1. Field of the Invention
This invention relates to a method of exposing a peripheral part of wafer which is used for a fine pattern formation process in the production of ICs, LSIs and other electronics elements. More this particularly, this invention relates to removing, in a development step, an unnecessary portion of a photoresist coated on a semiconductor substrate, typically a silicon wafer, or a substrate consisting of a dielectric, a metal or an insulator.
2. Description of the Prior Art
In the manufacture of ICs and LSIs, for forming a fine circuit pattern, a photoresist pattern is formed by coating a photoresist on a silicon wafer or the like and exposing and developing the coated photoresist. The photoresist pattern thus formed is used as a mask to effect ion implantation, etching, lifting-off and other steps.
Usually, the photoresist is coated by spin coating. In the spin coating process, the wafer is spun while pouring photoresist onto the center position of the right side of the wafer. The poured photoresist is coated on the wafer by centrifugal forces. In this spin coating process, however, the photoresist is spun off a peripheral part of the wafer and is brought to the wrong side of the wafer.
FIG. 2 is a cross sectional view showing a photoresist coated on a wafer. In the Figure, reference numeral 1 designates a wafer, 1p a peripheral part of the wafer, 1a a photoresist portion on a pattern formation part of the wafer, 1b a photoresist portion on a peripheral part 1p, and 1c a photoresist portion brought to the wrong side of the wafer 1 from the edge thereof. The photoresist portion 1c brought to the wrong side of the wafer is not illuminated in an exposure step for pattern formation, and if it is a positive photoresist, it remains after the development.
FIG. 3 is a typical view showing a circuit pattern formed by exposure on the wafer. Each area labeled T corresponds to one circuit pattern. In a peripheral part of wafer, a correct circuit pattern can not be formed in many cases, or it can be formed with a inferior yield. The photoresist portion 1b on a peripheral part of wafer is substantially unnecessary in the circuit pattern formation. Even if the peripheral part of wafer is exposed by a stepper, the photoresist remains unnecessarily after, the development.
The remains of unnecessary photoresist coated on the peripheral part and brought to the wrong side of the wafer gives rise to the following problem. The wafer with the coated photoresist is conveyed in various steps and by various systems or units. A peripheral part of the wafer thus is sometimes mechanically chucked and sometimes rubs a wall of wafer cassette or like wafer accommodation means. In such cases, the unnecessary photoresist portion on the peripheral part of wafer is liable to be removed and re-attached to a pattern formation portion of the wafer.
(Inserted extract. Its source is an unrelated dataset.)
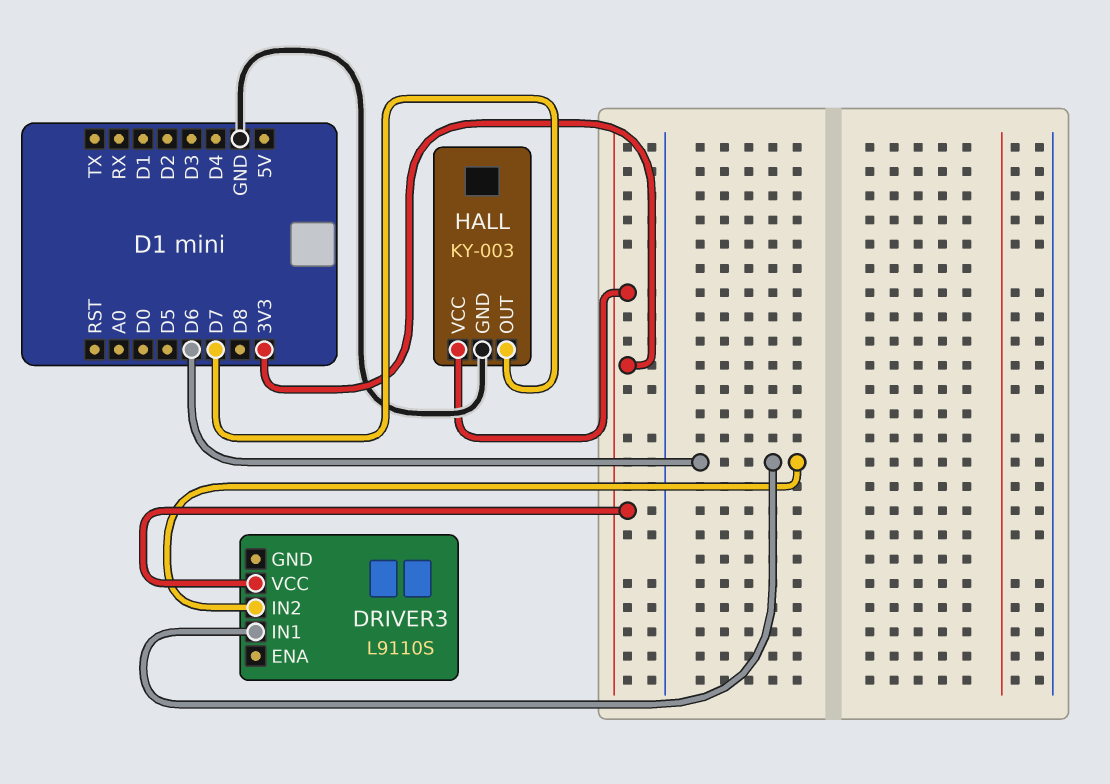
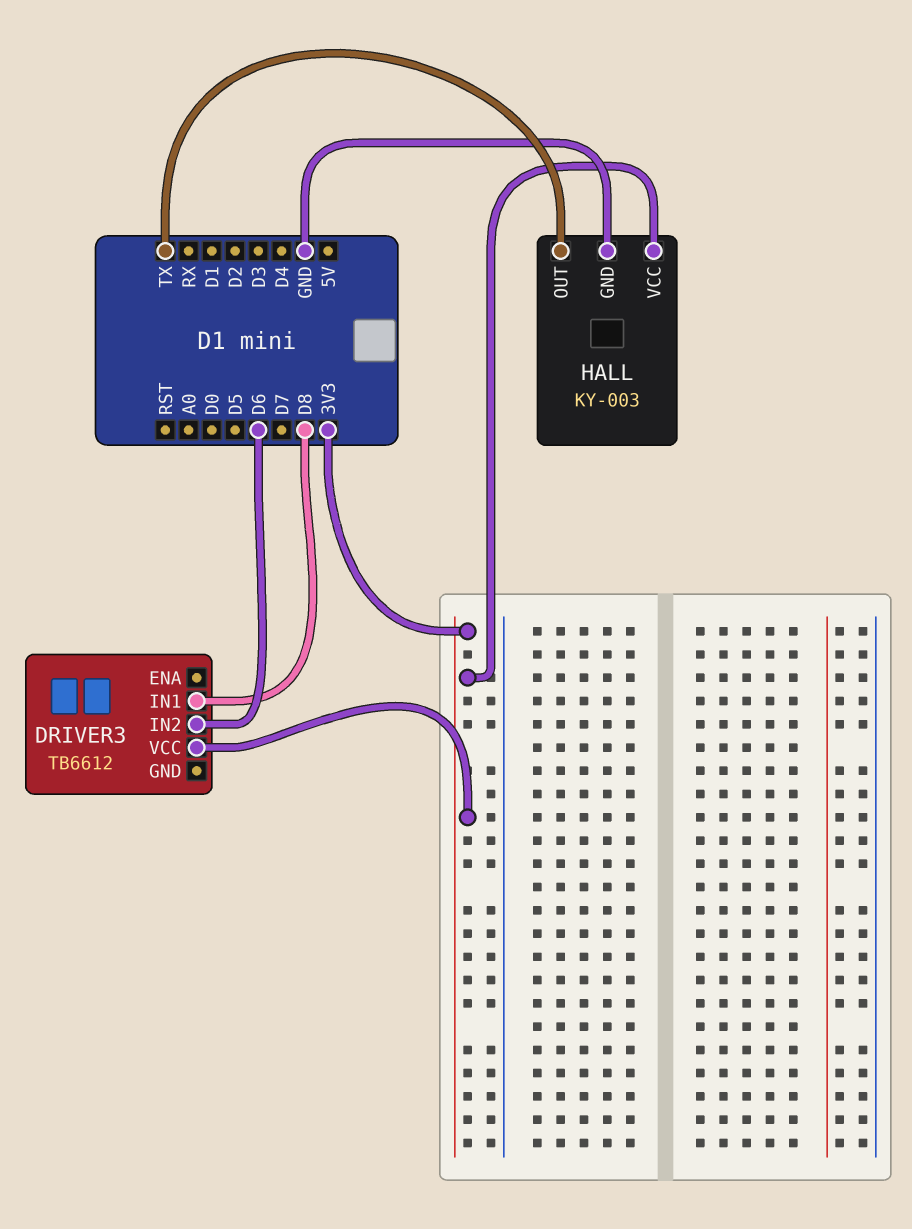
DRIVER3: L9110S -> TB6612
DRIVER3 pin IN1: D6 -> D8
HALL pin OUT: D7 -> TX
In this case, correct pattern formation can no longer be obtained, thus reducing the yield.
The fact that the unnecessary photoresist remaining on the peripheral part of wafer becomes "refuse" to reduce the yield poses significant problems particularly in view of the recent trend for higher functional levels and finer patterns in ICs.
For removing the unnecessary photoresist remaining on the peripheral part of wafer, a technique of removing the photoresist by a solvent spray method is in practical use.
In this method, the solvent is sprayed on the wrong side of the peripheral part of the wafer, solving the unnecessary photoresist. In this method, however, although the photoresist 1c as shown in FIG. 2 can be removed, the unnecessary photoresist 1b on the right side of the peripheral part of wafer can not be removed. Further, if it is arranged such that the solvent is sprayed on the right side of wafer 1 for removing the unnecessary photoresist 1b, not only does there arise a problem caused by scattering of the solvent, it is impossible to remove only the unnecessary photoresist with high controllability. Also, it is impossible to provide for a sharp borderline between the unnecessary photoresist 1b on the peripheral part of wafer and photoresist 1a on the pattern formation part of wafer which is necessary as a mask layer for a subsequent etching or an ion implantation process.
Recently, it has been in practice to expose the unnecessary photoresist on the peripheral part of wafer to remove it in the development process in addition to the exposure step for pattern formation of the wafer so called "photolithography".
In this peripheral part of the wafer exposure method, the borderline between the unnecessary photoresist 1b on the peripheral part of wafer and photoresist 1a necessary for the pattern formation as a mask layer for a subsequent ion implantation process or the like, as shown in FIG. 2, can be sharp and with high controllability, so that this method is superior to the solvent spray method.
In the above prior art of peripheral part exposure method, if the photoresist is irradiated with strong ultraviolet rays from the outset to shorten exposure time, gases that are generated by decomposition and evaporation of organic solvents contained in the photoresist or photochemical reaction of photoresist thereof are not emitted to the outside but becomes bubbles within the photoresist.
If such a bubble formation occurs, the portions with bubbles are spattered when the wafer rubs a wall of a wafer cassette or the like. The spattered photoresist is attached as "refuse" to the pattern formation part of the wafer to bring about the problem of pattern defects as noted above.